Consult WARNINGS section for additional precautions.
Dialysis
Data not available
Other Comments
Administration advice:
- Administer in a facility equipped to manage possible complications, e.g. anaphylaxis.
- Administer IV over 1 hour every 3 weeks; dosages will vary depending on indication.
- Do not use PVC equipment as the plasticizer (di-2-ethylhexyl phthalate; DEHP) may be leached.
- If the drug contacts skin or mucosa, immediately and thoroughly wash with water.
Storage requirements:
- Store lyophilized vials in refrigerator between 2C and 8C (36F to 46F); once reconstituted with provided diluent, stable for 8 hours.
- Store solution for IV infusion between 2C and 25C (36F to 77F); once punctured, stable for 28 days.
Reconstitution/preparation techniques:
- Procedures for proper handling and disposal of anticancer drug should be followed.
- Must dilute prior to administration; do not exceed a concentration of 0.74 mg/mL.

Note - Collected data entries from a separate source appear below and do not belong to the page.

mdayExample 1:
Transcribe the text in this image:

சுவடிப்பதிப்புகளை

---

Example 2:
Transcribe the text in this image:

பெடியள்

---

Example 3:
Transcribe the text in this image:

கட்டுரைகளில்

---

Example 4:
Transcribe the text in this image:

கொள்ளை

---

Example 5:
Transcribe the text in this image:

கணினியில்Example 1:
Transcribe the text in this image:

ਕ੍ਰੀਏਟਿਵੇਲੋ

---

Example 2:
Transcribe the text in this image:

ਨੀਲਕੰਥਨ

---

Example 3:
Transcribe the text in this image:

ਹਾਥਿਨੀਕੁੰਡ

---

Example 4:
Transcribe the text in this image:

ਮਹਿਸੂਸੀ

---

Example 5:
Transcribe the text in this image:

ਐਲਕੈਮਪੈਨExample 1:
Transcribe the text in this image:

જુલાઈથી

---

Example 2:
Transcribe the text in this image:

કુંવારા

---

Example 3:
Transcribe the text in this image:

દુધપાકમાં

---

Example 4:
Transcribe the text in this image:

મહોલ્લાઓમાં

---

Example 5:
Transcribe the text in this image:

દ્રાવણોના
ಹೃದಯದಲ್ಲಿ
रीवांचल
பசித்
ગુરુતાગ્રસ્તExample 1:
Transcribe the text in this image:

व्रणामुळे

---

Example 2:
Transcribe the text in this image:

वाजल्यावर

- Stable in NS or D5W for 4 hours between 2C and 25C (36F and 77F); use within 4 hours including storage and administration.

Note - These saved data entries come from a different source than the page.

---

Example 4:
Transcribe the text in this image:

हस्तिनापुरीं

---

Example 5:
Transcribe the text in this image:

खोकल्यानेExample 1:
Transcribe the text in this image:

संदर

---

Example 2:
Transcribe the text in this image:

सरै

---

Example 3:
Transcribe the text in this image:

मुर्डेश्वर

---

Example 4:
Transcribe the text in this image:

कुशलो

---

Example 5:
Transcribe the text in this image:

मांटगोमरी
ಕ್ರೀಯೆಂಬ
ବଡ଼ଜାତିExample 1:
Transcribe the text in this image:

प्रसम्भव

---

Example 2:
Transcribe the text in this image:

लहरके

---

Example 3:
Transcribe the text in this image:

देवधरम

- Refer to manufacturer product information for specifics.
General:
- Therapy should be initiated by a physician experienced in the administration of anti-cancer agents.
- All patients should receive premedication with oral corticosteroids to reduce the incidence and severity of fluid retention and the severity of hypersensitivity reactions.

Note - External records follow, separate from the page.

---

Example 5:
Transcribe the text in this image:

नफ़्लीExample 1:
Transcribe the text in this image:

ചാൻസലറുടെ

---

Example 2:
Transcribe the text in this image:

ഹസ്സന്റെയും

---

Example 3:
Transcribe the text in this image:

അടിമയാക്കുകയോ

- Patients treated with docetaxel in combination with cisplatin and fluorouracil must receive antiemetics and appropriate hydration according to current institutional guidelines.
Monitoring:
- Perform frequent peripheral blood cell counts
- Obtain LFTs (bilirubin, AST or ALT, and alkaline phosphatase) prior to each cycle
- Monitor for febrile neutropenia and neutropenic infection
- Monitor for fluid retention
Patient advice:
- Advise patient to use effective contraception during therapy and following therapy; if pregnancy is suspected, patients should seek medical advice and counseling.
- Advise patient about the importance of premedication.
- Patients should immediately report signs of hypersensitivity.
- Have patients watch for and report signs of fluid retention.
- Instruct patients to monitor their temperature and report fever.
- Explain to patients that side effects of nausea, vomiting, diarrhea, constipation, fatigue, excessive tearing, infusion site reactions, and hair loss may occur; have patients report myalgia, cutaneous, or neurologic reactions.